(Records from a collection)
++++++++

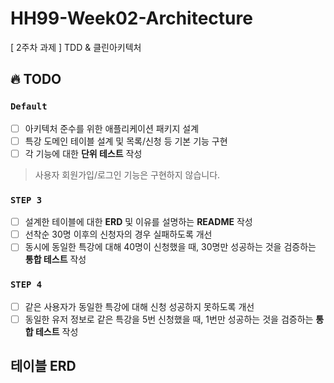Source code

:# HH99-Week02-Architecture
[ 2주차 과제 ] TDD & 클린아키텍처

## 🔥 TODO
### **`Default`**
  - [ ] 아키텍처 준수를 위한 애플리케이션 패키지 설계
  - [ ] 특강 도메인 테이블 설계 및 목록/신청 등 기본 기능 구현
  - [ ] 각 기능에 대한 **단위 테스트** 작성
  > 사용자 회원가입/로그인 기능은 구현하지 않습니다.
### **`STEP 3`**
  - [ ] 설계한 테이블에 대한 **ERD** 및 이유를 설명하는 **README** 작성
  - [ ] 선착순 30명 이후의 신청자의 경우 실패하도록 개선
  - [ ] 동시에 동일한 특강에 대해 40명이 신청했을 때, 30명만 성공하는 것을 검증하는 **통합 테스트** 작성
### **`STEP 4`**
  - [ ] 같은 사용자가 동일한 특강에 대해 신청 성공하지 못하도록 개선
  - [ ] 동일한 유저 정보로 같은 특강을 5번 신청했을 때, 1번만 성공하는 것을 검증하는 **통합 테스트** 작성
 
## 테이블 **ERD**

++++++++

* **How to complete this task**
Output each entry shown above exactly as it stands, with all pictures removed.

* **Reply**
Source code

:# HH99-Week02-Architecture
[ 2주차 과제 ] TDD & 클린아키텍처

## 🔥 TODO
### **`Default`**
  - [ ] 아키텍처 준수를 위한 애플리케이션 패키지 설계
  - [ ] 특강 도메인 테이블 설계 및 목록/신청 등 기본 기능 구현
  - [ ] 각 기능에 대한 **단위 테스트** 작성
  > 사용자 회원가입/로그인 기능은 구현하지 않습니다.
### **`STEP 3`**
  - [ ] 설계한 테이블에 대한 **ERD** 및 이유를 설명하는 **README** 작성
  - [ ] 선착순 30명 이후의 신청자의 경우 실패하도록 개선
  - [ ] 동시에 동일한 특강에 대해 40명이 신청했을 때, 30명만 성공하는 것을 검증하는 **통합 테스트** 작성
### **`STEP 4`**
  - [ ] 같은 사용자가 동일한 특강에 대해 신청 성공하지 못하도록 개선
  - [ ] 동일한 유저 정보로 같은 특강을 5번 신청했을 때, 1번만 성공하는 것을 검증하는 **통합 테스트** 작성
 
## 테이블 **ERD**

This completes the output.